_What is being asked_
Check every line of the entries below for "visible", and copy the lines that have it.

[Start of section]

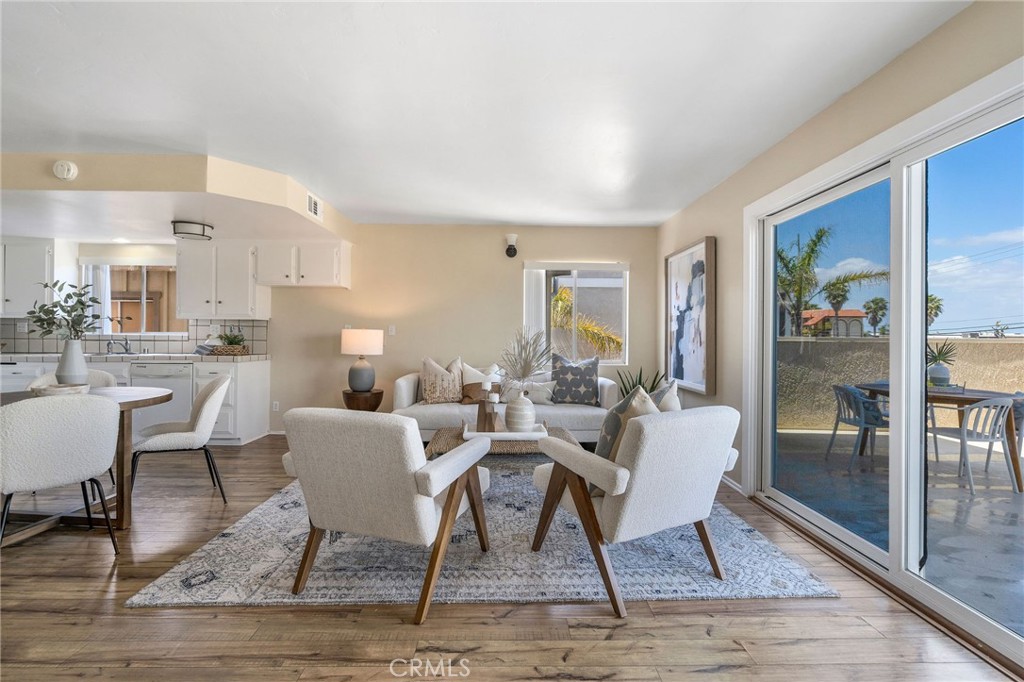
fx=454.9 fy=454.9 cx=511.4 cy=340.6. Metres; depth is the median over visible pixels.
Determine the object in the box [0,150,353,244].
soffit
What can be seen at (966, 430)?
patio chair
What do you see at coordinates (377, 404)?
side table
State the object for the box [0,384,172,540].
dining table
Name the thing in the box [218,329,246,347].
potted plant
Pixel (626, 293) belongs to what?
window
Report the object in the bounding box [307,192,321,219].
air vent
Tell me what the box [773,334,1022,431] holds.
patio wall
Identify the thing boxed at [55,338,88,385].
vase
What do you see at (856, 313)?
house
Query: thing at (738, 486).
baseboard
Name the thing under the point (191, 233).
ceiling light
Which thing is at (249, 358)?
countertop
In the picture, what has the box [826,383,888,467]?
patio chair
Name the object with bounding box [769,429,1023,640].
patio ground
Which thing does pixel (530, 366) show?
dried plant
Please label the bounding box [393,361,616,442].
sofa
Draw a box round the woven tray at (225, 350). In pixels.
[206,344,250,355]
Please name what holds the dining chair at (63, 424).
on the floor at (387, 625)
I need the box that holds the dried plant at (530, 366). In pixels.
[497,327,553,392]
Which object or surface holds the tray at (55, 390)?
on the dining table at (129, 404)
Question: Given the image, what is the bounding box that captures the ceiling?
[0,0,970,227]
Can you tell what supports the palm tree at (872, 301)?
on the ground
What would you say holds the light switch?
attached to the back wall at (331, 358)
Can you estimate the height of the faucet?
0.178 m
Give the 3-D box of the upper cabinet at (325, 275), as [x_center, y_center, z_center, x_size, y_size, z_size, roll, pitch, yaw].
[-2.335,-0.855,5.099,0.966,0.513,0.367,0,0,-1]
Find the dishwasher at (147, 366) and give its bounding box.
[128,362,194,438]
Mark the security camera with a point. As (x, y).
(514, 249)
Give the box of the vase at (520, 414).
[505,392,535,432]
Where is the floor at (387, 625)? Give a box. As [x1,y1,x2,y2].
[0,434,1018,681]
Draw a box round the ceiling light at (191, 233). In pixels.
[171,220,213,239]
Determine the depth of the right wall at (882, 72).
2.82 m
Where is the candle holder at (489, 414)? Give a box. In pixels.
[475,390,500,431]
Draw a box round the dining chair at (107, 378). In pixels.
[30,367,119,389]
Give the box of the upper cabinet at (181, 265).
[176,239,269,319]
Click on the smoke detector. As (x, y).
(71, 173)
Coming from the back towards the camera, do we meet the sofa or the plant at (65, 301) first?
the sofa
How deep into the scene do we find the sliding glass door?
2.16 m
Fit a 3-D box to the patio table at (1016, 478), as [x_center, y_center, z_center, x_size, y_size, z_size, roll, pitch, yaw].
[3.957,0.826,4.212,0.909,0.734,1.082,0,0,-1]
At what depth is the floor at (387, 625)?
1.79 m
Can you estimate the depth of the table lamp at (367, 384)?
4.78 m
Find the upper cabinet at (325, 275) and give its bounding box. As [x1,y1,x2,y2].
[254,239,351,288]
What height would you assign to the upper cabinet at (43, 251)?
0.844 m
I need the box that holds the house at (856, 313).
[802,308,866,336]
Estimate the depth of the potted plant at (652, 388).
4.79 m
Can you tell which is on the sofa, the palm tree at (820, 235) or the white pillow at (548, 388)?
the white pillow at (548, 388)
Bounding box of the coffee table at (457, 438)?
[427,423,572,460]
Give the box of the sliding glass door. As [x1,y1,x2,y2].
[744,63,1023,669]
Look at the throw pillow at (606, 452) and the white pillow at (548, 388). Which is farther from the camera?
the white pillow at (548, 388)
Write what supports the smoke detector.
attached to the soffit
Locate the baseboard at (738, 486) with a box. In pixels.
[721,474,742,493]
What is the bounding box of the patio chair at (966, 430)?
[928,394,1019,493]
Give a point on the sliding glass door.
(810, 511)
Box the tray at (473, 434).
[461,422,548,440]
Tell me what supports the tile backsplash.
attached to the back wall at (331, 358)
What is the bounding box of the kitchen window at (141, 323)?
[82,260,183,334]
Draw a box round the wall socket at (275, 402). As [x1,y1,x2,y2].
[271,400,279,410]
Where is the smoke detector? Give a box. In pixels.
[53,160,77,180]
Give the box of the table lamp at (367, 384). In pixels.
[339,328,383,391]
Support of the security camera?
attached to the back wall at (331, 358)
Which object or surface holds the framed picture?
attached to the right wall at (882, 72)
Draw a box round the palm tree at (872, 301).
[863,296,888,336]
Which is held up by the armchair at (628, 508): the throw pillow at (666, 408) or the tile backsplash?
the throw pillow at (666, 408)
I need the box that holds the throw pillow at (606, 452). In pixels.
[596,385,660,467]
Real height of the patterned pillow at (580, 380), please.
0.540 m
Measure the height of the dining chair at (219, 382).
0.853 m
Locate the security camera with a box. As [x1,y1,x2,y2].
[505,234,518,257]
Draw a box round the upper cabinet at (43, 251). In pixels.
[0,237,54,316]
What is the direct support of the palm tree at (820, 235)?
on the ground
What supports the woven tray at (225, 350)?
on the countertop
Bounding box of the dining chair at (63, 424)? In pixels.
[0,392,120,555]
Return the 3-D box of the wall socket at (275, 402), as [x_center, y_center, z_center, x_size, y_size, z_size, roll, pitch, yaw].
[-2.716,0.749,5.226,0.073,0.120,0.021,0,0,-1]
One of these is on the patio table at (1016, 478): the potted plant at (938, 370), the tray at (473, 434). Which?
the potted plant at (938, 370)
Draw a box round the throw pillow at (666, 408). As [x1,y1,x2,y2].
[649,378,681,412]
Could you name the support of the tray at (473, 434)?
on the coffee table at (457, 438)
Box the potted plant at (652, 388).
[616,366,666,399]
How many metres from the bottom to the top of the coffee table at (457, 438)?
0.375 m
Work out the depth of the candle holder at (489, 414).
3.36 m
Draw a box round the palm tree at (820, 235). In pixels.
[775,225,887,338]
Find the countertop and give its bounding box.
[0,352,269,362]
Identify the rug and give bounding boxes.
[130,464,841,609]
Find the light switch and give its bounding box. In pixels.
[387,324,395,335]
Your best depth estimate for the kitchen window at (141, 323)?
5.31 m
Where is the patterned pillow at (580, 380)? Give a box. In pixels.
[551,353,599,404]
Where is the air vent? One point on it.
(315, 207)
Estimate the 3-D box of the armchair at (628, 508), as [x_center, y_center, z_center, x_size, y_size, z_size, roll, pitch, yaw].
[0.622,0.705,2.277,0.822,0.812,0.819,0,0,-29]
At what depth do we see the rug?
2.24 m
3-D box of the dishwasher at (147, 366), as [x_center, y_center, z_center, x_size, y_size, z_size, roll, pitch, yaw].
[-3.551,0.641,4.845,0.578,0.836,0.638,0,0,-1]
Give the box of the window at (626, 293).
[522,262,629,365]
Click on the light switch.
(391, 329)
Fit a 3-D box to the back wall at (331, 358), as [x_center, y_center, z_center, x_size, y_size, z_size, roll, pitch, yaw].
[-2.489,-0.136,5.304,8.219,2.453,0.164,0,0,-1]
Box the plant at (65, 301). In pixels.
[28,281,104,341]
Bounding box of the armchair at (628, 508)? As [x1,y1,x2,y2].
[529,401,745,617]
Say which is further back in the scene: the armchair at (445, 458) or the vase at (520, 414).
the vase at (520, 414)
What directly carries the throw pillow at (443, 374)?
on the sofa
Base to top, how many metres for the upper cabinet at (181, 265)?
0.843 m
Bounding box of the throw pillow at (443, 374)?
[420,355,462,403]
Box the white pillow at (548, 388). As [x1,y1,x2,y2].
[500,381,555,403]
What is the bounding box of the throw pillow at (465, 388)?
[458,361,501,403]
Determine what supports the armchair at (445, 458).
on the rug
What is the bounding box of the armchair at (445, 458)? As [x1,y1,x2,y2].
[279,408,492,624]
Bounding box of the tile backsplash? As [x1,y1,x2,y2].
[0,317,268,353]
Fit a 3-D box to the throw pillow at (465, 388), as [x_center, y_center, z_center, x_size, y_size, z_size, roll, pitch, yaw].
[-0.338,0.438,4.704,0.499,0.434,0.215,0,0,-1]
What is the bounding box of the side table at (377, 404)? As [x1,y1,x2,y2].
[342,388,383,411]
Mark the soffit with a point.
(295, 203)
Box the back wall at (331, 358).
[3,221,660,438]
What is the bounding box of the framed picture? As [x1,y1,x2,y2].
[663,236,716,393]
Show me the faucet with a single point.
(127, 348)
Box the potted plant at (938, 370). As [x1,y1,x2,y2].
[927,339,958,385]
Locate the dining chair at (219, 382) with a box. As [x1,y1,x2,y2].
[128,372,229,503]
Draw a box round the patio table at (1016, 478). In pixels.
[857,383,1023,492]
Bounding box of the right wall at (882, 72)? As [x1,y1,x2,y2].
[653,0,1023,503]
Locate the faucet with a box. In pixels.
[106,337,132,354]
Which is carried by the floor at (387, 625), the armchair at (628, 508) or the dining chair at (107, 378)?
the dining chair at (107, 378)
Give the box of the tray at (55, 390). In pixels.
[30,383,90,396]
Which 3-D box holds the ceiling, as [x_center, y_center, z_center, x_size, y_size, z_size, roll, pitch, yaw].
[-2.120,-1.389,1.843,8.009,0.115,7.535,0,0,-1]

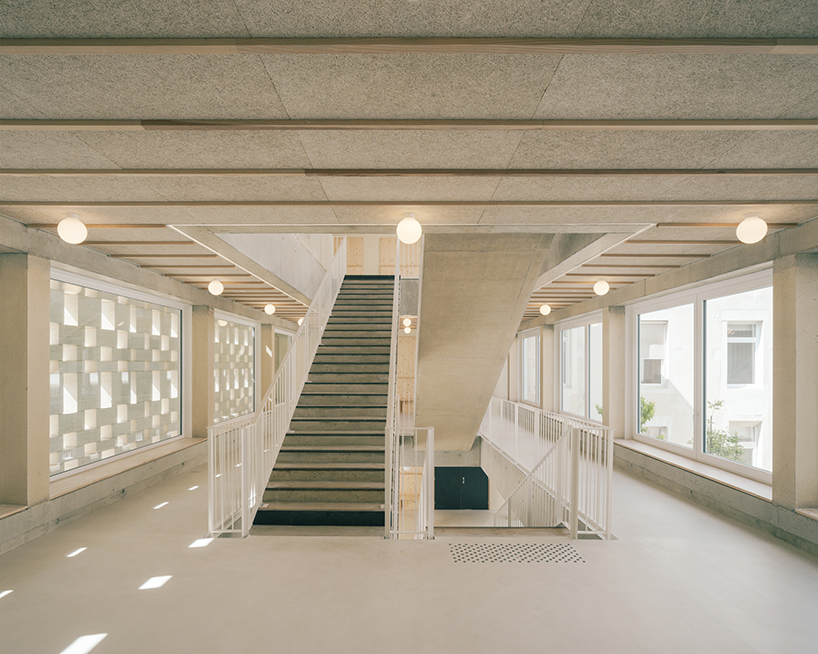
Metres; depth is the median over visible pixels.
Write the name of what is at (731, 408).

[End of section]

_Answer_
fx=454.9 fy=454.9 cx=511.4 cy=340.6. Metres; depth is the median over visible pixels.
Metres; depth is the median over visible pixels.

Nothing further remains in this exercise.